Quoted passage:
%%
The Deployment Risk Problem
The traditional mental model is: deploy = release. Code lands in production, users get it. This creates enormous incentive to batch changes together (“let’s ship these 10 things at once”) and to slow down deployments with heavyweight review processes.
Feature flags break this coupling:
- Deploy means: land code in production. The new code path exists but runs for nobody.
- Release means: turn the flag on. Users start seeing the feature.
These two events can be separated by minutes, hours, or weeks. The code sits dark in production until you decide to light it up.
Use Cases
Kill switch — The highest-value use case. Something is broken in production. With a kill switch, you flip the flag off and the feature is gone in seconds — no incident war room, no emergency rollback, no 3am deploy. The blast radius of any bug is bounded by how quickly you can flip a flag.
Canary release — Enable a feature for 1% of users, watch your error rate and latency dashboards, increase to 5%, 25%, 50%, then 100%. If anything looks wrong, drop it back to 0% immediately. This is how every serious internet company ships.
A/B testing — Show version A to 50% of users and version B to the other 50%. Measure conversion rate, click-through, revenue. Let data drive product decisions instead of opinions.
Dark launch — Run the new code path in production alongside the old one, but only return results from the old path to users. The new code runs silently, its output compared against the old code in the background. You get production load testing and result validation before any user sees the new behavior.
Beta programs — Enable a feature for specific user accounts before general availability. Your design partners, internal employees, and power users get early access; everyone else sees nothing different.
Ops flags — Tune system behavior without a deploy. Rate limits, cache TTLs, connection pool sizes, timeout thresholds — these are operational parameters that have no business being baked into compiled binaries.
The Trunk-Based Development Connection
Feature flags are what make trunk-based development practical at scale. Without them, incomplete features have to live on long-running branches, causing merge conflicts and integration pain. With flags, you merge incomplete work to main every day — the new code ships to production with the flag off, and the flag goes on only when the feature is complete and you’re ready.
Facebook has shipped features to 1% of users first for well over a decade. GitHub used flags extensively to ship GitHub Actions, gradually expanding access from private beta to GA over months — all from the same codebase.
%%
Exercise 1: Show each line in the entries below that contains the word "votre".

Input for this task:
%%
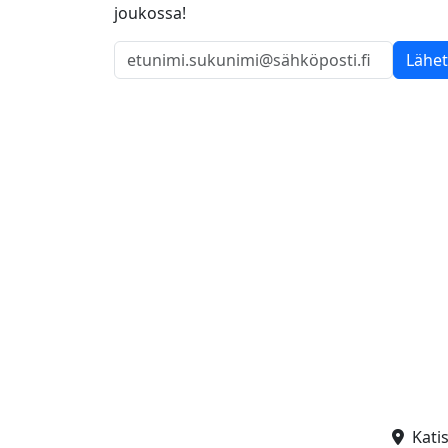
joukossa!
Lähe
Kati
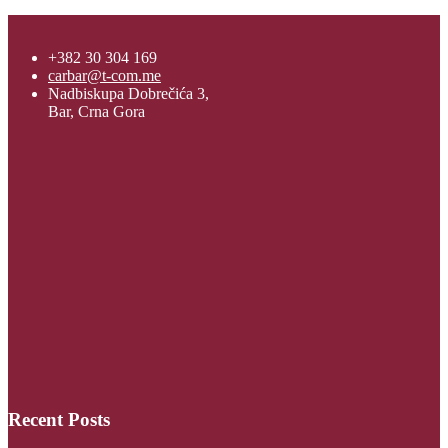
+382 30 304 169
carbar@t-com.me
Nadbiskupa Dobrečića 3,
Bar, Crna Gora
Recent Posts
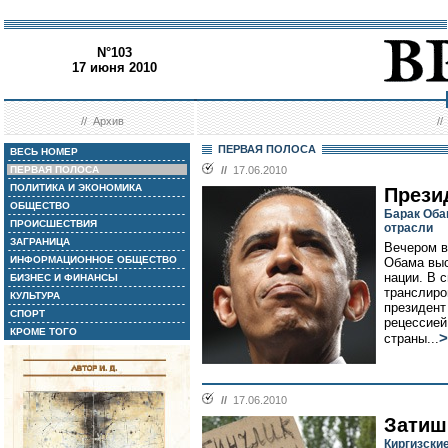
N°103
17 июня 2010
//
Архив
/
ПЕРВАЯ ПОЛОСА
ВЕСЬ НОМЕР
ПЕРВАЯ ПОЛОСА
//
17.06.2010
ПОЛИТИКА И ЭКОНОМИКА
Прези
ОБЩЕСТВО
Барак Оба
ПРОИСШЕСТВИЯ
отрасли
ЗАГРАНИЦА
Вечером в
ИНФОРМАЦИОННОЕ ОБЩЕСТВО
Обама выс
нации. В 
БИЗНЕС И ФИНАНСЫ
транслиро
КУЛЬТУРА
президент
СПОРТ
рецессией
КРОМЕ ТОГО
>
страны...
//
17.06.2010
Затиш
Киргизски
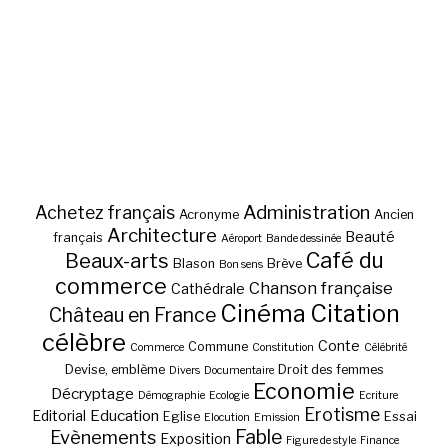
Administration
Achetez français
Acronyme
Ancien
Architecture
Beauté
français
Aéroport
Bande dessinée
Café du
Beaux-arts
Blason
Brève
Bon sens
commerce
Chanson française
Cathédrale
Cinéma
Citation
Château en France
célèbre
Conte
Commune
Commerce
Constitution
Célébrité
Devise, emblème
Droit des femmes
Divers
Documentaire
Economie
Décryptage
Démographie
Ecologie
Ecriture
Erotisme
Education
Editorial
Eglise
Essai
Elocution
Emission
Fable
Evènements
Exposition
Figure de style
Finance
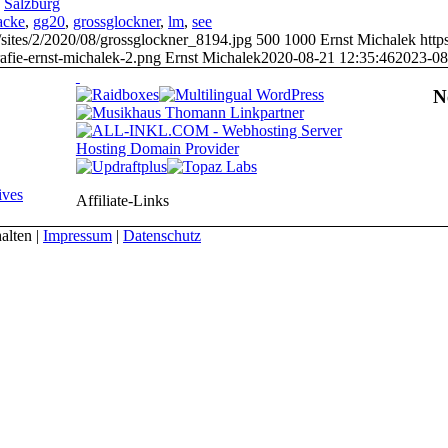
,
Salzburg
acke
,
gg20
,
grossglockner
,
lm
,
see
/sites/2/2020/08/grossglockner_8194.jpg
500
1000
Ernst Michalek
http
afie-ernst-michalek-2.png
Ernst Michalek
2020-08-21 12:35:46
2023-08
N
ives
Affiliate-Links
alten |
Impressum
|
Datenschutz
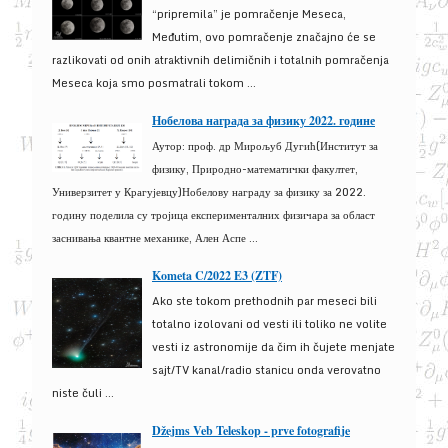
“pripremila” je pomračenje Meseca,
Međutim, ovo pomračenje značajno će se
razlikovati od onih atraktivnih delimičnih i totalnih pomračenja
Meseca koja smo posmatrali tokom ...
Нобелова награда за физику 2022. године
Аутор: проф. др Мирољуб Дугић(Институт за
физику, Природно-математички факултет,
Универзитет у Крагујевцу)Нобелову награду за физику за 2022.
годину поделила су тројица експерименталних физичара за област
заснивања квантне механике, Ален Аспе ...
Kometa C/2022 E3 (ZTF)
Ako ste tokom prethodnih par meseci bili
totalno izolovani od vesti ili toliko ne volite
vesti iz astronomije da čim ih čujete menjate
sajt/TV kanal/radio stanicu onda verovatno
niste čuli ...
Džejms Veb Teleskop - prve fotografije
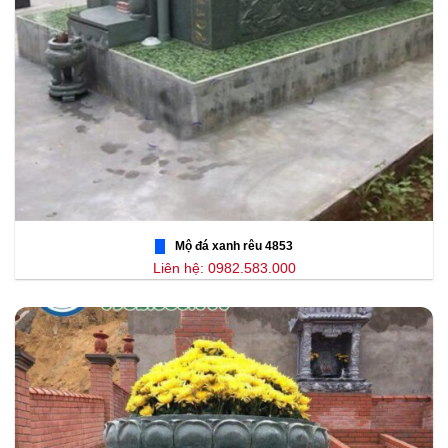
Mộ đá xanh rêu 4853
Liên hệ: 0982.583.000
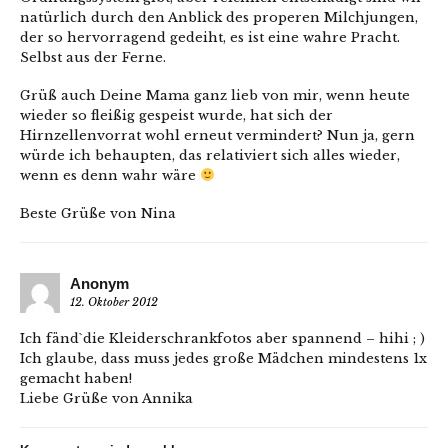
natürlich durch den Anblick des properen Milchjungen,
der so hervorragend gedeiht, es ist eine wahre Pracht.
Selbst aus der Ferne.
Grüß auch Deine Mama ganz lieb von mir, wenn heute
wieder so fleißig gespeist wurde, hat sich der
Hirnzellenvorrat wohl erneut vermindert? Nun ja, gern
würde ich behaupten, das relativiert sich alles wieder,
wenn es denn wahr wäre
Beste Grüße von Nina
Anonym
12. Oktober 2012
Ich fänd`die Kleiderschrankfotos aber spannend – hihi ; )
Ich glaube, dass muss jedes große Mädchen mindestens 1x
gemacht haben!
Liebe Grüße von Annika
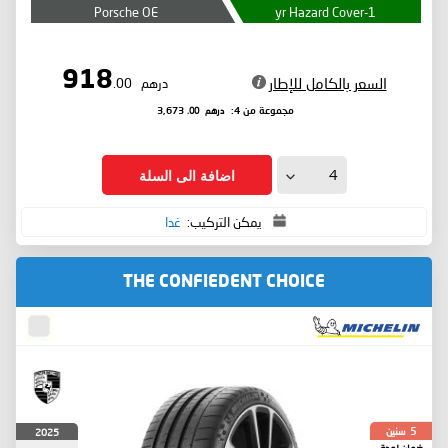
Porsche OE
1-yr Hazard Cover
918
السعر بالكامل للإطار
درهم
.00
درهم
.00
مجموعة من 4:
3,673
اضافة الى السلة
يمكن التركيب:
غدا
THE CONFIEDENT CHOICE
سنين
2025
5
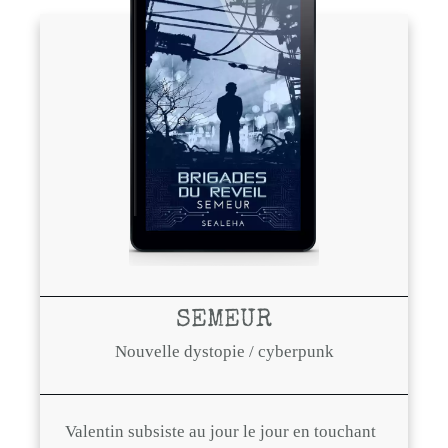
SEMEUR
Nouvelle dystopie / cyberpunk
Valentin subsiste au jour le jour en touchant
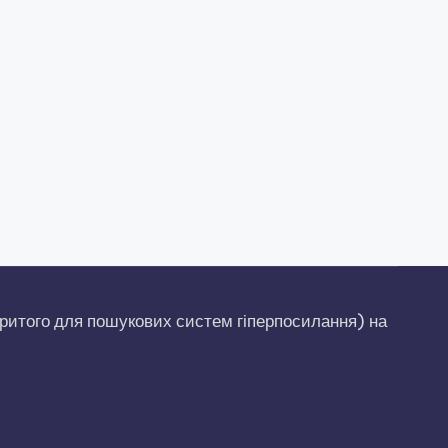
ритого для пошукових систем гіперпосилання) на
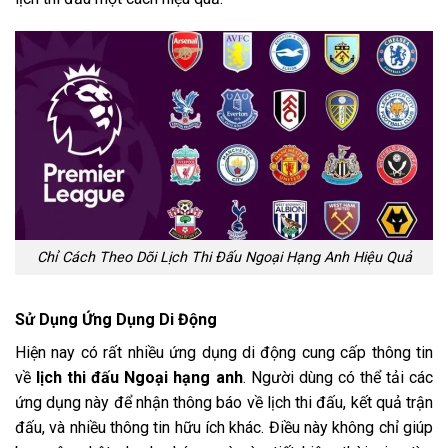
Chỉ Cách Theo Dõi Lịch Thi Đấu Ngoại Hạng Anh Hiệu Quả
Sử Dụng Ứng Dụng Di Động
Hiện nay có rất nhiều ứng dụng di động cung cấp thông tin
về
lịch thi đấu Ngoại hạng anh
. Người dùng có thể tải các
ứng dụng này để nhận thông báo về lịch thi đấu, kết quả trận
đấu, và nhiều thông tin hữu ích khác. Điều này không chỉ giúp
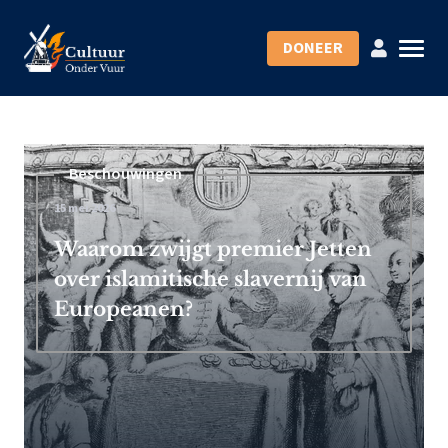
DONEER
Beschouwingen
15 mei 2026
Waarom zwijgt premier Jetten
over islamitische slavernij van
Europeanen?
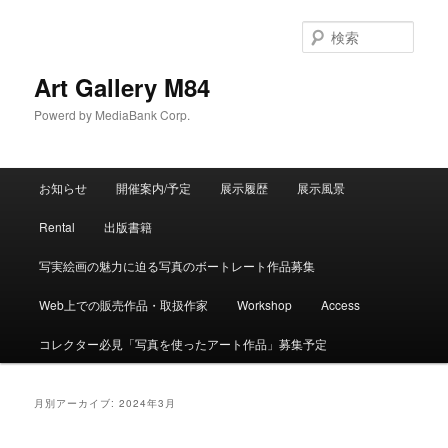
検
索
Art Gallery M84
Powerd by MediaBank Corp.
メインメニュー
お知らせ
開催案内/予定
展示履歴
展示風景
メインコンテンツへ移動
サブコンテンツへ移動
Rental
出版書籍
写実絵画の魅力に迫る写真のボートレート作品募集
Web上での販売作品・取扱作家
Workshop
Access
コレクター必見「写真を使ったアート作品」募集予定
月別アーカイブ:
2024年3月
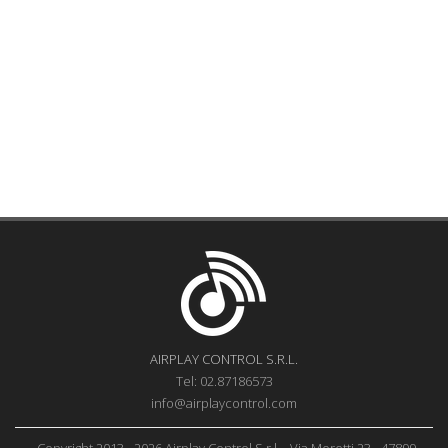
AIRPLAY CONTROL S.R.L.
Tel: 02.87186573
info@airplaycontrol.com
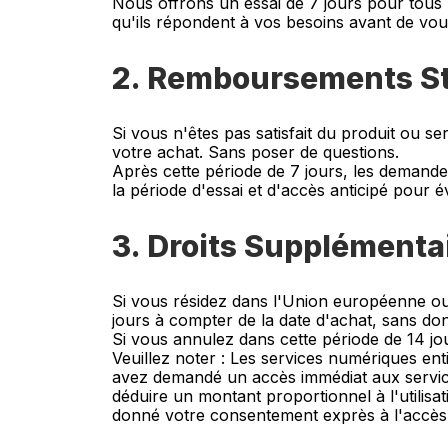
Nous offrons un essai de 7 jours pour tous 
qu'ils répondent à vos besoins avant de vou
2. Remboursements S
Si vous n'êtes pas satisfait du produit ou
votre achat. Sans poser de questions.
Après cette période de 7 jours, les demand
la période d'essai et d'accès anticipé pour é
3. Droits Supplément
Si vous résidez dans l'Union européenne ou
jours à compter de la date d'achat, sans do
Si vous annulez dans cette période de 14 j
Veuillez noter : Les services numériques e
avez demandé un accès immédiat aux services
déduire un montant proportionnel à l'utilis
donné votre consentement exprès à l'accès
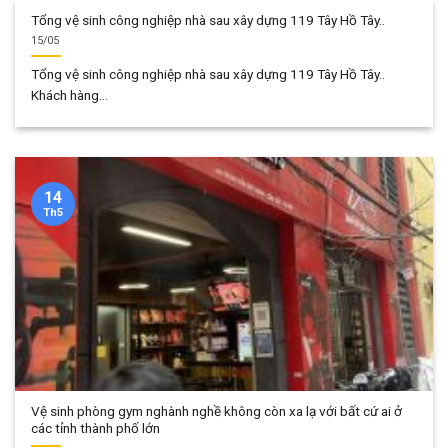
Tổng vệ sinh công nghiệp nhà sau xây dựng 119 Tây Hồ Tây..
15/05
Tổng vệ sinh công nghiệp nhà sau xây dựng 119 Tây Hồ Tây..
Khách hàng...
14
Th5
Vệ sinh phòng gym nghành nghề không còn xa lạ với bất cứ ai ở
các tỉnh thành phố lớn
%%
Exercise 2: Retype the feature flags passage above from "Ops flags —" to "into compiled binaries.".

Answer area 1:
votre achat. Sans poser de questions.
donné votre consentement exprès à l'accès

Answer area 2:
Ops flags — Tune system behavior without a deploy. Rate limits, cache TTLs, connection pool sizes, timeout thresholds — these are operational parameters that have no business being baked into compiled binaries.